Stored data
* * *

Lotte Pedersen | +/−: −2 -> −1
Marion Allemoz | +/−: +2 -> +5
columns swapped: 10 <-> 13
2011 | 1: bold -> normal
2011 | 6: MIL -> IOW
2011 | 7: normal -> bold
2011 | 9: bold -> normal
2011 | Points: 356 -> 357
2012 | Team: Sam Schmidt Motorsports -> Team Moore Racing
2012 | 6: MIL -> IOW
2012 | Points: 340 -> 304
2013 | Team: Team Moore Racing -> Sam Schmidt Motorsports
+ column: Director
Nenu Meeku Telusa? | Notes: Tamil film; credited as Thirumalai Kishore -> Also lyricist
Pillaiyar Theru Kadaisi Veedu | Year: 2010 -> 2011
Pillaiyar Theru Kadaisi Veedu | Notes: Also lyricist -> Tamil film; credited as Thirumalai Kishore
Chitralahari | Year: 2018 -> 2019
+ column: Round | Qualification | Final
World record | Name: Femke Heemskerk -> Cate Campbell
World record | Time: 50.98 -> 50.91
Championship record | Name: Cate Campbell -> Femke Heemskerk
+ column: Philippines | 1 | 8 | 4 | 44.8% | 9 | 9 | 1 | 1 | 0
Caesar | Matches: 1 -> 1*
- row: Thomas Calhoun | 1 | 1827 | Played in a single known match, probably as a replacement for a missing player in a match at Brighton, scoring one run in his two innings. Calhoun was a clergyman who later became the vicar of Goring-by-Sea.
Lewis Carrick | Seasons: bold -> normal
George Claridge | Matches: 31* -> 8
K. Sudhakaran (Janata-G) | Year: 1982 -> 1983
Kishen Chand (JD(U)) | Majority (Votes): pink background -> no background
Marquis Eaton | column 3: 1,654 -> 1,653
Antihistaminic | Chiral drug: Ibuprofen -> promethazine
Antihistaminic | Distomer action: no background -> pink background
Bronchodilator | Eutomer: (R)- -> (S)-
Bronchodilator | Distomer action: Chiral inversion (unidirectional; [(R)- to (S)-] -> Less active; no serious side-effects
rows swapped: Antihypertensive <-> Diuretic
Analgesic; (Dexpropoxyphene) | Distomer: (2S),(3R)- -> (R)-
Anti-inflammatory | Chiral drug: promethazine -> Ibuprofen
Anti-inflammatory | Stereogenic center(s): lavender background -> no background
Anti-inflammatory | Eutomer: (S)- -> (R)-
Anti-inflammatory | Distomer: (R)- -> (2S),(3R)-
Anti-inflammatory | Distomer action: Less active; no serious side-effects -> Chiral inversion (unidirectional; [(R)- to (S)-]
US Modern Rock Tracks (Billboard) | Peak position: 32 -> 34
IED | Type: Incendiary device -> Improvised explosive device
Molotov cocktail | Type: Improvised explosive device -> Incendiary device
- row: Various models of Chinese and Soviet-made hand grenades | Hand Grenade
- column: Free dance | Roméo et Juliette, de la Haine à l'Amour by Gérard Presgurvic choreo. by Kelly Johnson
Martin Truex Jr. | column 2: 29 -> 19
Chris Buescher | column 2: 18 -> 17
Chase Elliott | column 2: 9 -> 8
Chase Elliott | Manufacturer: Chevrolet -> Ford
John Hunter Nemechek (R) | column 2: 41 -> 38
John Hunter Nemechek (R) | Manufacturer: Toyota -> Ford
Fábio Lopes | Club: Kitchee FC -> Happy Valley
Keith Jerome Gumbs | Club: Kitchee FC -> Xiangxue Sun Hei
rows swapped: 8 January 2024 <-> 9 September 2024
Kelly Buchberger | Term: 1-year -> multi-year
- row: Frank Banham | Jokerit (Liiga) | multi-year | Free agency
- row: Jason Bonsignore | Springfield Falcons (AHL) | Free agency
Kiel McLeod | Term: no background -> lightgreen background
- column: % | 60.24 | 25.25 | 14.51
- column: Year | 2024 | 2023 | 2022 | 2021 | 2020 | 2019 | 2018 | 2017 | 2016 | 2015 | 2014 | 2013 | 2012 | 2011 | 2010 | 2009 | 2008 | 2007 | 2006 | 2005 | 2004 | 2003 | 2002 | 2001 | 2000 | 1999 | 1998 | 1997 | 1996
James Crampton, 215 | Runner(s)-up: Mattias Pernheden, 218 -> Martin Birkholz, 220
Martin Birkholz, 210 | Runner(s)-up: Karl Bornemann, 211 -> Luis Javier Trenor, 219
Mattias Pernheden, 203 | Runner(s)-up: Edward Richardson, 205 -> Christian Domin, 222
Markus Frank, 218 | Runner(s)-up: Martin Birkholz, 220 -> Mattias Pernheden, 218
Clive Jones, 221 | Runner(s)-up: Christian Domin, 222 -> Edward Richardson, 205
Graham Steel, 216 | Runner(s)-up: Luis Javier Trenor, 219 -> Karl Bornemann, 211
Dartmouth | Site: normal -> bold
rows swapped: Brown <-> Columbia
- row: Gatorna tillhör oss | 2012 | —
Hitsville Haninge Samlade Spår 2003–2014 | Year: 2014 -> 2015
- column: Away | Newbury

* * *

__Problem details__
Output the entries from the very first line through the line containing "2012 | Points: 340 -> 304", both included, as a numbered list with any blank lines dropped.

__Worked solution__
1. Lotte Pedersen | +/−: −2 -> −1
2. Marion Allemoz | +/−: +2 -> +5
3. columns swapped: 10 <-> 13
4. 2011 | 1: bold -> normal
5. 2011 | 6: MIL -> IOW
6. 2011 | 7: normal -> bold
7. 2011 | 9: bold -> normal
8. 2011 | Points: 356 -> 357
9. 2012 | Team: Sam Schmidt Motorsports -> Team Moore Racing
10. 2012 | 6: MIL -> IOW
11. 2012 | Points: 340 -> 304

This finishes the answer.